▼

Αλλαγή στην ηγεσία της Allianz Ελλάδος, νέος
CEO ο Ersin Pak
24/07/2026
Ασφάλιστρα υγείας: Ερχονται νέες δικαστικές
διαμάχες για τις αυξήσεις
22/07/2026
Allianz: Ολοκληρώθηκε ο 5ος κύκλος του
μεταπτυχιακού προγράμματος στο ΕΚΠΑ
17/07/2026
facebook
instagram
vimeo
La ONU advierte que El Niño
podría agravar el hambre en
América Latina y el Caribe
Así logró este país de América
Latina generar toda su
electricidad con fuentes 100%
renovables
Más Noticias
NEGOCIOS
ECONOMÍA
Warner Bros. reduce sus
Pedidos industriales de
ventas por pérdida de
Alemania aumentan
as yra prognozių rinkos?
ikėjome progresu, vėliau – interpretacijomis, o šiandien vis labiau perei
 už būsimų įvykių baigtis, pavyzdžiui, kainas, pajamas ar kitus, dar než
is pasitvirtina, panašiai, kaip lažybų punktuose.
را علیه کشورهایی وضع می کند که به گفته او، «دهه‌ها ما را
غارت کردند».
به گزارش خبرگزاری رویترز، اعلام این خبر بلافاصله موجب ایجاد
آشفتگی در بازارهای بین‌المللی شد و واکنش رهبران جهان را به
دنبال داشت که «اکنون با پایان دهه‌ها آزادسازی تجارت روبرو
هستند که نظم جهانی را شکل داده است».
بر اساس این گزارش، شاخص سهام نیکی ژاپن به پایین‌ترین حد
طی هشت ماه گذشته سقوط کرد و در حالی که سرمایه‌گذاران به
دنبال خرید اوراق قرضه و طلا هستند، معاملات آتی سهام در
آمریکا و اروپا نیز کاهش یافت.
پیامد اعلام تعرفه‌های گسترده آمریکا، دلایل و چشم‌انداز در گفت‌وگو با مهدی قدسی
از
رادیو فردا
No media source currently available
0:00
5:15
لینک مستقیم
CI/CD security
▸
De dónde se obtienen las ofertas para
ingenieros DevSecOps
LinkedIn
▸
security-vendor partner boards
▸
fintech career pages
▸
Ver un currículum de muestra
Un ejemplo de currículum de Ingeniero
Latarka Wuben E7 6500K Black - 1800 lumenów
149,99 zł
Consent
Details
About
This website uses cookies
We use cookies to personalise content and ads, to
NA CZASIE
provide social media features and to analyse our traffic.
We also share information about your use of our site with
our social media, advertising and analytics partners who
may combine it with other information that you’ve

▲

*TASK GOAL:*
Put every line from all of the entries above into a numbered list, leaving out any blank lines.

*ANSWER FOR THE TASK:*
1. Αλλαγή στην ηγεσία της Allianz Ελλάδος, νέος
2. CEO ο Ersin Pak
3. 24/07/2026
4. Ασφάλιστρα υγείας: Ερχονται νέες δικαστικές
5. διαμάχες για τις αυξήσεις
6. 22/07/2026
7. Allianz: Ολοκληρώθηκε ο 5ος κύκλος του
8. μεταπτυχιακού προγράμματος στο ΕΚΠΑ
9. 17/07/2026
10. facebook
11. instagram
12. vimeo
13. La ONU advierte que El Niño
14. podría agravar el hambre en
15. América Latina y el Caribe
16. Así logró este país de América
17. Latina generar toda su
18. electricidad con fuentes 100%
19. renovables
20. Más Noticias
21. NEGOCIOS
22. ECONOMÍA
23. Warner Bros. reduce sus
24. Pedidos industriales de
25. ventas por pérdida de
26. Alemania aumentan
27. as yra prognozių rinkos?
28. ikėjome progresu, vėliau – interpretacijomis, o šiandien vis labiau perei
29.  už būsimų įvykių baigtis, pavyzdžiui, kainas, pajamas ar kitus, dar než
30. is pasitvirtina, panašiai, kaip lažybų punktuose.
31. را علیه کشورهایی وضع می کند که به گفته او، «دهه‌ها ما را
32. غارت کردند».
33. به گزارش خبرگزاری رویترز، اعلام این خبر بلافاصله موجب ایجاد
34. آشفتگی در بازارهای بین‌المللی شد و واکنش رهبران جهان را به
35. دنبال داشت که «اکنون با پایان دهه‌ها آزادسازی تجارت روبرو
36. هستند که نظم جهانی را شکل داده است».
37. بر اساس این گزارش، شاخص سهام نیکی ژاپن به پایین‌ترین حد
38. طی هشت ماه گذشته سقوط کرد و در حالی که سرمایه‌گذاران به
39. دنبال خرید اوراق قرضه و طلا هستند، معاملات آتی سهام در
40. آمریکا و اروپا نیز کاهش یافت.
41. پیامد اعلام تعرفه‌های گسترده آمریکا، دلایل و چشم‌انداز در گفت‌وگو با مهدی قدسی
42. از
43. رادیو فردا
44. No media source currently available
45. 0:00
46. 5:15
47. لینک مستقیم
48. CI/CD security
49. ▸
50. De dónde se obtienen las ofertas para
51. ingenieros DevSecOps
52. LinkedIn
53. ▸
54. security-vendor partner boards
55. ▸
56. fintech career pages
57. ▸
58. Ver un currículum de muestra
59. Un ejemplo de currículum de Ingeniero
60. Latarka Wuben E7 6500K Black - 1800 lumenów
61. 149,99 zł
62. Consent
63. Details
64. About
65. This website uses cookies
66. We use cookies to personalise content and ads, to
67. NA CZASIE
68. provide social media features and to analyse our traffic.
69. We also share information about your use of our site with
70. our social media, advertising and analytics partners who
71. may combine it with other information that you’ve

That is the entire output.